We included only studies published since the Cochrane review on dietary counselling and ONS [33], yet barriers and facilitators to screen and treat may have been identified in studies published prior to 2012. However, only four studies identified by Baldwin et al. [33] focused on community-dwelling older adults, and we considered that practice is likely to have changed since these publications from 1985, 1995, 2003 and 2008.

A further limitation was the quality of included studies. Around half the studies were judged to be of low quality and conclusions drawn from these must be treated with caution. This concurs with other reviews on malnutrition interventions [14, 15, 45, 62, 33]. It is noteworthy, however, that low scores on the MMAT were often due to reviewers having to assign the category ‘Can’t Tell’ (in 18% of classifications). The MMAT is a relatively new tool designed to assess the quality of a number of study types, and the number of ‘can’t tell’ classifications we made may indicate that improvements are needed. Thus, studies may have been well designed, but insufficient reporting and / or limitations of the MMAT reduced our ability to judge study quality, highlighting the importance of adhering to accepted reporting standards (e.g. [63]).

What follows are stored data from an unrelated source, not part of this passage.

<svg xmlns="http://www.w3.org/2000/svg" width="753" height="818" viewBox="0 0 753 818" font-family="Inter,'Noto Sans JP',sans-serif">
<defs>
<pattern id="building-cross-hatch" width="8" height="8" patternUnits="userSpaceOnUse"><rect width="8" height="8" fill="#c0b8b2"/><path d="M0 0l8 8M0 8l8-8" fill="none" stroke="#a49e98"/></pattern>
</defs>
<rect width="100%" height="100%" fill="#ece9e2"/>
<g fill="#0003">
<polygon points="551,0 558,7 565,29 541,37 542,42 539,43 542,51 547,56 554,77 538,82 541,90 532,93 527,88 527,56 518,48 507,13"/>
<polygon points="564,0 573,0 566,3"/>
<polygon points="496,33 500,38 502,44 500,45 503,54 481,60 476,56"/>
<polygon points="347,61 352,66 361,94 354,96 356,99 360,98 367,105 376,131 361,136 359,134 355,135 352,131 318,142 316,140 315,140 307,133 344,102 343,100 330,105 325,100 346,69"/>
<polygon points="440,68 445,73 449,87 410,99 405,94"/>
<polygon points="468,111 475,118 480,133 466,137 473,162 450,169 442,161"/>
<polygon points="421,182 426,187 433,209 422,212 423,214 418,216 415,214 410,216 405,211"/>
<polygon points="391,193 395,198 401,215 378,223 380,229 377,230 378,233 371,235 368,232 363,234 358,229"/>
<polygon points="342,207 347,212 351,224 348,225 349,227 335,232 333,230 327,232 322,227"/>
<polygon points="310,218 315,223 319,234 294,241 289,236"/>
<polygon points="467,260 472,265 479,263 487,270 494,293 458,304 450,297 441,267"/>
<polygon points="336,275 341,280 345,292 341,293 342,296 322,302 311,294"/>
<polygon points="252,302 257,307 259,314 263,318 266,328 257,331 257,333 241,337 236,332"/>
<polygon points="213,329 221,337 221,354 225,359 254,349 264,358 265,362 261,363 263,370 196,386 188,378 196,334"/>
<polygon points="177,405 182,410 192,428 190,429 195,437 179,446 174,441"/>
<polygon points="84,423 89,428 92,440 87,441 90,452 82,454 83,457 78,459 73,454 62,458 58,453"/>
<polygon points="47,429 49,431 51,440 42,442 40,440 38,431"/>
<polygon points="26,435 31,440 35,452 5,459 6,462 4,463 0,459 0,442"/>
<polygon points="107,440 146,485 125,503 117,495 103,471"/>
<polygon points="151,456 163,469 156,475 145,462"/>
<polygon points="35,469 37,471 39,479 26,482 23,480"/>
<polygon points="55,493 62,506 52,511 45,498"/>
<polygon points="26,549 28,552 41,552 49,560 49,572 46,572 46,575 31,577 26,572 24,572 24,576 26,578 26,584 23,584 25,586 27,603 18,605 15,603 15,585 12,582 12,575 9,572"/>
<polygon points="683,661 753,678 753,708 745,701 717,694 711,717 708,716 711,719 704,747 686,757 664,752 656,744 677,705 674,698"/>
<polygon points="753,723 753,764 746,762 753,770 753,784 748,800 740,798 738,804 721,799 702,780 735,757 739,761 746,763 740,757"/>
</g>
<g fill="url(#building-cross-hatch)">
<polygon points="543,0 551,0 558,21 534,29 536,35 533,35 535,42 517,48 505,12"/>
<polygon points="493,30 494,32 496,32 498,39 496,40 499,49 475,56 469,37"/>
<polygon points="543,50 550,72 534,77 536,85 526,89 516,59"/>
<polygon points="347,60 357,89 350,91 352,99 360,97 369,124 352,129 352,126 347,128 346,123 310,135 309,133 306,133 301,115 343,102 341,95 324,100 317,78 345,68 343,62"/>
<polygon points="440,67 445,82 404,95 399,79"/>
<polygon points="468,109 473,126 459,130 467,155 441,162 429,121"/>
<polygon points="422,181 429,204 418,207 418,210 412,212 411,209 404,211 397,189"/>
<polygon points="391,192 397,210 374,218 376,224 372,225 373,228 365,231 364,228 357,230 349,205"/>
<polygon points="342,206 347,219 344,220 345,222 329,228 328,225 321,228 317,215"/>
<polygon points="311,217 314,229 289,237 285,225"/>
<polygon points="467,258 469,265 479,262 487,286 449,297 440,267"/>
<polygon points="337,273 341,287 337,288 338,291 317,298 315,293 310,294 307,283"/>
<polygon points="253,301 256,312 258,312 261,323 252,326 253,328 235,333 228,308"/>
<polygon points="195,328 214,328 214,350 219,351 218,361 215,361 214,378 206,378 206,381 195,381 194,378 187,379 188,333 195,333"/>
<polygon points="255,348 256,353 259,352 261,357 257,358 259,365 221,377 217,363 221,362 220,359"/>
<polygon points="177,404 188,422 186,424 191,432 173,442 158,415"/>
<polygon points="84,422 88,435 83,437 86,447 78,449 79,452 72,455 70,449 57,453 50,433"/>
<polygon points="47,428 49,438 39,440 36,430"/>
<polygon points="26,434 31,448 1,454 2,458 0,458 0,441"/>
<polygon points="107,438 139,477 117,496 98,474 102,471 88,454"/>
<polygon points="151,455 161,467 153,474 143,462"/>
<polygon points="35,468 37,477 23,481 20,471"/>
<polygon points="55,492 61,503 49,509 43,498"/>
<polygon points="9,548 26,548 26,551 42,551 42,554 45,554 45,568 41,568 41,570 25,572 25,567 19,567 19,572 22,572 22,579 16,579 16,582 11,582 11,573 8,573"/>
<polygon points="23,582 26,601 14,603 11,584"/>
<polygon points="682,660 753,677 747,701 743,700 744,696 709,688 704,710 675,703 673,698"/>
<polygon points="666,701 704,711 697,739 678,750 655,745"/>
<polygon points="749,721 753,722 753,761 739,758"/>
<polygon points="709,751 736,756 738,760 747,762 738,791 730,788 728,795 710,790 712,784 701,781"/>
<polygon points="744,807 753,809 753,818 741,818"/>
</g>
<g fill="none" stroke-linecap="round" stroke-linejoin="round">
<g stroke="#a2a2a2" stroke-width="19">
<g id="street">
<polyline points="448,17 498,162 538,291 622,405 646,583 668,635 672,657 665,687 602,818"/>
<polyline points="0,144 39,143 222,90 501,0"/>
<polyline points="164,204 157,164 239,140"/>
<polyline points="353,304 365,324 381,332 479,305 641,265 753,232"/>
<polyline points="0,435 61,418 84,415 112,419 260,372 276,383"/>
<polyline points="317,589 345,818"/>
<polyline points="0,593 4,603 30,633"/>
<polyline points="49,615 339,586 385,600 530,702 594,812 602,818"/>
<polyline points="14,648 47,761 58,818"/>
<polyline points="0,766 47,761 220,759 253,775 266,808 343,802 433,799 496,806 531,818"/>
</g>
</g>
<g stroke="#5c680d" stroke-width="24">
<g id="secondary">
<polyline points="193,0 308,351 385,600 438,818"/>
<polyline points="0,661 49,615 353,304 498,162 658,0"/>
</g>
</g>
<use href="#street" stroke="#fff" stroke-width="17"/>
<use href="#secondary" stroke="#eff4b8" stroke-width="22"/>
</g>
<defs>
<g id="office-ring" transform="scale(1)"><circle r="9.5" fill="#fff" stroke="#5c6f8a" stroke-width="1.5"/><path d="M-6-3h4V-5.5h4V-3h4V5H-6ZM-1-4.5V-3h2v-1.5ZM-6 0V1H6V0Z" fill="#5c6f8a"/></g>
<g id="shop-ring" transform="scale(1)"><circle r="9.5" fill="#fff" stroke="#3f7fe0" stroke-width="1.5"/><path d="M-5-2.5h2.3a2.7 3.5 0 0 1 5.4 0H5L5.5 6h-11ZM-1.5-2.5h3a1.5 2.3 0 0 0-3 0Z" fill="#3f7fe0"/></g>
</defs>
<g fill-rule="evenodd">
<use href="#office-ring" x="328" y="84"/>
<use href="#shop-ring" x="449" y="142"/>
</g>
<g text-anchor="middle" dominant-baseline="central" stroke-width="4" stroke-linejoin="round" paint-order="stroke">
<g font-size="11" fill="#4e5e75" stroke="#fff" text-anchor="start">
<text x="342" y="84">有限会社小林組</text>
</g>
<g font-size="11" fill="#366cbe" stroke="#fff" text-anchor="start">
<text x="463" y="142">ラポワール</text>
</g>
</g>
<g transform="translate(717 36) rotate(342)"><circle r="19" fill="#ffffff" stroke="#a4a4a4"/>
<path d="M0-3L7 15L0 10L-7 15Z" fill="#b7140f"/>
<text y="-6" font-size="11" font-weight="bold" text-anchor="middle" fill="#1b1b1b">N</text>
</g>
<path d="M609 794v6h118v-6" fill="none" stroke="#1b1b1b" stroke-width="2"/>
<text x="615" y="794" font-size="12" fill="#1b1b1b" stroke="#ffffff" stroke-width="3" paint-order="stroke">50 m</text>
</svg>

Insufficient reporting further limited our ability to judge whether some interventions incorporated named facilitators, such as providing evidence on the effectiveness of screening in HCPs’ training.

Comparison with existing literature

Although the synthesis makes an important contribution by identifying key barriers, possible solutions and areas where future interventions must be targeted, it is not yet possible to identify the key ingredients of an effective intervention. We calculated effect sizes where possible (Additional file 4: Table S4), but only a few studies reported the relevant statistics, limiting our ability to compare and judge effectiveness. This echoes previous reviews on malnutrition interventions targeting older, community-dwelling adults [24, 47] and the most recent clinical guidelines in the UK [11].

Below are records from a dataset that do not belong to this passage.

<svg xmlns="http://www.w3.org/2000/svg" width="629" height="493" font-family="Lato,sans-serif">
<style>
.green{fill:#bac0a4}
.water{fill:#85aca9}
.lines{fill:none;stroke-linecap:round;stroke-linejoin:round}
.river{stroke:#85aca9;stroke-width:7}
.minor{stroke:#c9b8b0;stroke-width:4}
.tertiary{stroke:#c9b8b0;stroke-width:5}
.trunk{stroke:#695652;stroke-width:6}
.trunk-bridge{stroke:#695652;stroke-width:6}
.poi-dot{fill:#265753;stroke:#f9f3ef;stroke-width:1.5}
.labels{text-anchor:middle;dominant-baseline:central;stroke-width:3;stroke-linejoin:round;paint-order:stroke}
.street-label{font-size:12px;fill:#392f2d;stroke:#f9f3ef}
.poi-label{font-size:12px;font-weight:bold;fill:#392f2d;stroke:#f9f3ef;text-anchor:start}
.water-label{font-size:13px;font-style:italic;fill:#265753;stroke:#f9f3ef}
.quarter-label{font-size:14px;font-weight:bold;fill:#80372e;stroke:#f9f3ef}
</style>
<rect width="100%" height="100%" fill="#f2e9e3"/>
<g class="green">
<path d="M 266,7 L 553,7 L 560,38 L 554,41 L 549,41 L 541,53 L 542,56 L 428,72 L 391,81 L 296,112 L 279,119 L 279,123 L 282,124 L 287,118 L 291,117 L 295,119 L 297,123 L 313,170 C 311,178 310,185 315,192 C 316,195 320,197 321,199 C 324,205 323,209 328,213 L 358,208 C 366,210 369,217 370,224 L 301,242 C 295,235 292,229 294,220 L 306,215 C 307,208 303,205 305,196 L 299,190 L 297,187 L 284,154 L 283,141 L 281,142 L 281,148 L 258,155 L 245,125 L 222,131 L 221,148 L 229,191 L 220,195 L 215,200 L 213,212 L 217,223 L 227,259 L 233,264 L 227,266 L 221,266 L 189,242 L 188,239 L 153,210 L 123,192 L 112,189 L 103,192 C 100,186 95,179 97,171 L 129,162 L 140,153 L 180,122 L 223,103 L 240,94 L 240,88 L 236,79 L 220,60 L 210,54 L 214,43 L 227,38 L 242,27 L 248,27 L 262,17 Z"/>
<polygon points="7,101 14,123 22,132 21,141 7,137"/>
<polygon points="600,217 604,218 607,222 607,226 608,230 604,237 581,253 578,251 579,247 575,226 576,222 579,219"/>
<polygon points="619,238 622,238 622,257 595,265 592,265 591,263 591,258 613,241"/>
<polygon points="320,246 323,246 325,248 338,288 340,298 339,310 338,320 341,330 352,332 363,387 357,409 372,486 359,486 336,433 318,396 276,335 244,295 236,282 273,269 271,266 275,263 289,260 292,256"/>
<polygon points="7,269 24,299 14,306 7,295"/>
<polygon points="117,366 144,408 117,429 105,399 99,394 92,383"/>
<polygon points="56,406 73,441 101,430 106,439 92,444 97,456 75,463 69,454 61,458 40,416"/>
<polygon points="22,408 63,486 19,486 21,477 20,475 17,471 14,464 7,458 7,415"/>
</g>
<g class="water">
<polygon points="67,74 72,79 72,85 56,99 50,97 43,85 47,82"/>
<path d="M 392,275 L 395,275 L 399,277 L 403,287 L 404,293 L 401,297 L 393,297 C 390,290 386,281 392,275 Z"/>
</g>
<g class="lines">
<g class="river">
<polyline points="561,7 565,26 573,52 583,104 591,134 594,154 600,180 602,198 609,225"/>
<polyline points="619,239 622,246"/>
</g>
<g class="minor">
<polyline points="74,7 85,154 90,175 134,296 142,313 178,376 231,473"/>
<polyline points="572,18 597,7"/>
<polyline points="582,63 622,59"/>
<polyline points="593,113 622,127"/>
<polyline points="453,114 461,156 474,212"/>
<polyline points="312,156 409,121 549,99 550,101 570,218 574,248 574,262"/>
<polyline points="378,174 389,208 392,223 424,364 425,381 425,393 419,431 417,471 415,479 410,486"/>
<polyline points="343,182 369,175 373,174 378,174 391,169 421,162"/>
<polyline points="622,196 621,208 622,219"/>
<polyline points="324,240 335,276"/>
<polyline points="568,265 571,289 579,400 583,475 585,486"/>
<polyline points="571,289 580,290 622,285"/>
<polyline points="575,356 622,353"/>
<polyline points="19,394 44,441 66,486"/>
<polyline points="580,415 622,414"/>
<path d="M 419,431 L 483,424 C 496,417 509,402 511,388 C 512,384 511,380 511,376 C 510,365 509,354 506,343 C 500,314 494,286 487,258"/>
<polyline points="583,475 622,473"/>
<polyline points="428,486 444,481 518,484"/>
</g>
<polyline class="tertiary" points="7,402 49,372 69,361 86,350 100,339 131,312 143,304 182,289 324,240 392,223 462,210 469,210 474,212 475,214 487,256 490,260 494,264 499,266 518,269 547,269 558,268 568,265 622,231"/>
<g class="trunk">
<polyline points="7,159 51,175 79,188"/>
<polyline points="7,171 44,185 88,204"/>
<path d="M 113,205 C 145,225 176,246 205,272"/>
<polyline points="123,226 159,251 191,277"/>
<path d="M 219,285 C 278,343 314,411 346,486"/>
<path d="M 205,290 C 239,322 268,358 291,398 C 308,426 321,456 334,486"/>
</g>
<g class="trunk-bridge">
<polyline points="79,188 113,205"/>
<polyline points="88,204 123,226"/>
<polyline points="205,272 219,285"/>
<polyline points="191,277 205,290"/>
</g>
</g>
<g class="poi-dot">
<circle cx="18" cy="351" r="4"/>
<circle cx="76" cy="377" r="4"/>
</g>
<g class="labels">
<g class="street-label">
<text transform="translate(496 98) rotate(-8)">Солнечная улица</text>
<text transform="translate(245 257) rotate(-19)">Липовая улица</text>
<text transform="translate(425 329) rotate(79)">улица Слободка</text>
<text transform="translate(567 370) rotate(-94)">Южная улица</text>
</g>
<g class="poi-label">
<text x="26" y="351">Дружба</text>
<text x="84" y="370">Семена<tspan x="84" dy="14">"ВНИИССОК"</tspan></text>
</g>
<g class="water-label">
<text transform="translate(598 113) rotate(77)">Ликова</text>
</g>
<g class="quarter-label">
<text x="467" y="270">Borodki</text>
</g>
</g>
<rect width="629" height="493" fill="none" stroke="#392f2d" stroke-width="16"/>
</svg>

The findings regarding HCPs’ barriers and facilitators to screening show coherence with the results of a previous review [28]. The results further strengthen the argument that screening alone is insufficient [26, 64] and must be accompanied with appropriate nutrition care pathways.

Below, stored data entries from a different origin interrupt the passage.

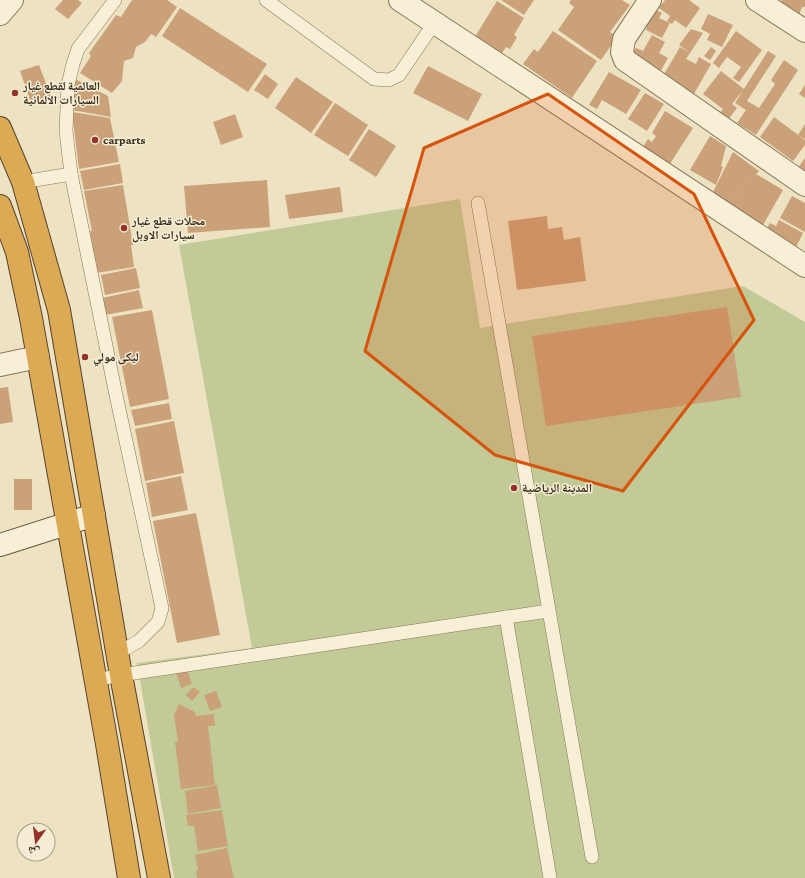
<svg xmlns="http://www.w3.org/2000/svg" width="805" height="878" font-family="'Crimson Pro','Noto Naskh Arabic',serif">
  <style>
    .green { fill: #c2cb97 }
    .building { fill: #cba17a }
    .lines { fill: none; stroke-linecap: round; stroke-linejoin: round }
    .lane-casing { stroke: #88755a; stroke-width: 14 }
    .street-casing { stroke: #88755a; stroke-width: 24 }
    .secondary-casing { stroke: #69563d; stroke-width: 24 }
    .highway-casing { stroke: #55432e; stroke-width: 24 }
    .lane { stroke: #f8f0d6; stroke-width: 13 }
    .street { stroke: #f8f0d6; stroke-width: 22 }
    .secondary { stroke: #f8f0d6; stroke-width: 22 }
    .highway { stroke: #dca955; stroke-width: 22 }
    .marked { fill: #d6540e; fill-opacity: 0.2; stroke: #d6540e; stroke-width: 3; stroke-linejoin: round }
    .poi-dot { fill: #96312b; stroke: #f5edd3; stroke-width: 1.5 }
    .labels { text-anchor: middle; stroke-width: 3; stroke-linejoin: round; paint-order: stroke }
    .poi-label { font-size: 12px; font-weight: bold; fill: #382c1e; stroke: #f5edd3; text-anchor: start }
  </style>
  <rect width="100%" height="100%" fill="#ede3c3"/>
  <polygon class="green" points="460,199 480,328 743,286 805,322 805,878 174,878 137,663 252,648 179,245"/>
  <g class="building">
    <polygon points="63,0 78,0 82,3 68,19 55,9"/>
    <polygon points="132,0 167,0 177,7 156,37 151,34 145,42 136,47 133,58 124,61 122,81 112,93 80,73 91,56 89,53 116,15 121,17"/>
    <polygon points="501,0 534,0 524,15"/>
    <polygon points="571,0 622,0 630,5 610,32 617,37 601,60 558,30 574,7 569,3"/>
    <polygon points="665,0 689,0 700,8 686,28 675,20 672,24 667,21 670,16 659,8"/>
    <polygon points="782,0 805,0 805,7 802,7 797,20 775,9"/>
    <polygon points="497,1 524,18 514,35 517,37 510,49 506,47 500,56 473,40"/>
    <polygon points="647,6 662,13 659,18 670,23 662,38 646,30 647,26 639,22"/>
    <polygon points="180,8 267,64 248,92 162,36"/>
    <polygon points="708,14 733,25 722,47 707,40 710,34 701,29"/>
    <polygon points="691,29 703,33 690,53 679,45"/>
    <polygon points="553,31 597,61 572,98 523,64 534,49 538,52"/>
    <polygon points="736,31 762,50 739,82 733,78 741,67 727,57 719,68 713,63"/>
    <polygon points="652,35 665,42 659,53 668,58 659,74 630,58 636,48 643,51"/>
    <polygon points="680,47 690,53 686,59 696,64 699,57 711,64 694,94 663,76"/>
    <polygon points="711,47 716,51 710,60 704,56"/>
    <polygon points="768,51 776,56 747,101 759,108 775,84 771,80 784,60 798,70 756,135 737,123 746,110 735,103"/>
    <polygon points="39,65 51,96 31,103 20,71"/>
    <polygon points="428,66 482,94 468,121 413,93"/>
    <polygon points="721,71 744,89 732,104 737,108 724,125 715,119 723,109 703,94"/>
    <polygon points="609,72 641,90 626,114 602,100 597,109 589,105"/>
    <polygon points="265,74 278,84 268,99 254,90"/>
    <polygon points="296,77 333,102 311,133 275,108"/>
    <polygon points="75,79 108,96 111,117 72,110"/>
    <polygon points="805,85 805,98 799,94"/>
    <polygon points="645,93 664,104 647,131 628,119"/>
    <polygon points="335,103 368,125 348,156 314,135"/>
    <polygon points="665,111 693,128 666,170 639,153 648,139 652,142 656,136 652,133"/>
    <polygon points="72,112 110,118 119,162 79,169"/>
    <polygon points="235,114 243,137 221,145 213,122"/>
    <polygon points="774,117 805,140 805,145 793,161 760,137"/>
    <polygon points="805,124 805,139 798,135"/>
    <polygon points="369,129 396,146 376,177 349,160"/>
    <polygon points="710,136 726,146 721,166 723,167 716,185 690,170"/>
    <polygon points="733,152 759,171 729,204 712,194"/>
    <polygon points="805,158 805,179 795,172"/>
    <polygon points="120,164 123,183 84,190 80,171"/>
    <polygon points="756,174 783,190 759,232 729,204"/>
    <polygon points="267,180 270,227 188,233 184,186"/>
    <polygon points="123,185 133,245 131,245 134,267 96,273 90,231 92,231 84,191"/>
    <polygon points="340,187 343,212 289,219 285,195"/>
    <polygon points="792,196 805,203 805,232 780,218"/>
    <polygon points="547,216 548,229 562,227 564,240 580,237 586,281 517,290 508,221"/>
    <polygon points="779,220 803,233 795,249 765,232 770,223 776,226"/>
    <polygon points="136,268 140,288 105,295 101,275"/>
    <polygon points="139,290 143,308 105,315 102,298"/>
    <polygon points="727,307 741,397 546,426 532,336"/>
    <polygon points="152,310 169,399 130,407 112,317"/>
    <polygon points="8,387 13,422 0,424 0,388"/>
    <polygon points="169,403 172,419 135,426 131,410"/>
    <polygon points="174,421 184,473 145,481 135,429"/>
    <polygon points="181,476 188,510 152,517 146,483"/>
    <rect x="14" y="479" width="18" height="31"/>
    <polygon points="196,513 220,635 177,643 153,521"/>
    <polygon points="186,666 192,684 181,688 175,669"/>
    <polygon points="193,687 200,692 192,701 186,695"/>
    <polygon points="216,691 222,707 210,711 204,695"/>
    <polygon points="179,704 195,712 196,716 214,714 215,726 208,726 215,785 181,789 175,742 178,742 174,715"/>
    <polygon points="217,785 221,808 188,814 185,791"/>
    <polygon points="222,810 228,846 198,851 194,826 188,826 186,815"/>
    <polygon points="227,848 234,878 197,878 196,871 198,870 195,855"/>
  </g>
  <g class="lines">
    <defs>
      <g id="lane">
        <polyline points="115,0 78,49 73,64 68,85 66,131 71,174 116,395 162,608 158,622 139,641 118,653"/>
        <polyline points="266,0 374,79 389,80 399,75 435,22"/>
        <polyline points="23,182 71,174"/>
        <polyline points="478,203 592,857"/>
        <polyline points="506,617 550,878"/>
        <polyline points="96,680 121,675 548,611"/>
      </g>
      <g id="street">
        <polyline points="400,0 805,266"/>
        <polyline points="650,0 624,39 622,52 625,60 805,185"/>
        <polyline points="757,0 805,31"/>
        <polyline points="0,14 12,0"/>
        <polyline points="0,365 38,357"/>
      </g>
      <polyline id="secondary" points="0,545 94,515"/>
      <g id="highway">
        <polyline points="0,128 23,182 59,310 121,675 159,878"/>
        <polyline points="0,206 17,252 31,318 107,744 129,878"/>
      </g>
    </defs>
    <use href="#lane" class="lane-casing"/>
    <use href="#street" class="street-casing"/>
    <use href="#secondary" class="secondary-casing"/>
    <use href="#highway" class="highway-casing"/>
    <use href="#lane" class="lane"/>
    <use href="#street" class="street"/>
    <use href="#secondary" class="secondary"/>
    <use href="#highway" class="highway"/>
  </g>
  <path class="marked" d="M 548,94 L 694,194 L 754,320 L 623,491 L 495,455 L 365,351 L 424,148 Z"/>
  <g class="poi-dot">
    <circle cx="15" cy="93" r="4"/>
    <circle cx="95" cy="140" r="4"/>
    <circle cx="124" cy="228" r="4"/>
    <circle cx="85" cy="357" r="4"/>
    <circle cx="514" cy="488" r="4"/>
  </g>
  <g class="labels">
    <g class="poi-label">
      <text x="23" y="90">العالمية لقطع غيار<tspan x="23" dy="14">السيارات الالمانية</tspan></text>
      <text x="103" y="144">carparts</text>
      <text x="132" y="225">محلات قطع غيار<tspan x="132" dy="14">سيارات الاوبل</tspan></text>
      <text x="93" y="361">ليكى مولي</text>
      <text x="522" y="492">المدينة الرياضية</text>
    </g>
  </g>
  <g transform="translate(36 842) rotate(194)"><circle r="19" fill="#f5edd3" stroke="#a9a08b"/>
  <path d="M0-3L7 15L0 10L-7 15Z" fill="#96312b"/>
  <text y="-6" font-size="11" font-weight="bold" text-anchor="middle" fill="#382c1e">ش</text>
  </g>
</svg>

Implications for research and practice

When intervention targets (e.g. ONS consumption) are not met, the effectiveness of an intervention should be questioned [47, 65]. Two points follow on from this: first, this could explain some of the inconsistent effects observed in this synthesis, as compliance varied overall (and was not reported for ONS). Second, participation in screening should be considered a crucial aspect of intervention fidelity. As this synthesis demonstrates, screening harbours its own set of barriers for both HCPs and patients, and thus it is informative to know how both reacted to screening. Studies should report the number of patients who refused screening (which only one study in this synthesis did [46]). It would be informative to explore patients’ perceptions of screening and speak to those who refuse screening [66, 67].

Conclusion

In this synthesis we have identified multiple barriers to implementing screen and treat policies in primary/community care for both HCPs and patients. We have also identified possible facilitators to address these barriers, both from studies exploring HCPs’ and patients’ perspectives and from previously tested interventions. We have also identified barriers that were not addressed within the reviewed interventions, but which could be addressed with well-designed intervention features (e.g. addressing misconceptions about ‘unhealthy’ food for older adults through education and overcoming HCP scepticism for screening). Future interventions need to be developed with the complex barriers of both HCPs and patients in mind. Research is now needed to establish whether interventions designed to address the identified barriers to screening and treatment of malnutrition are effective.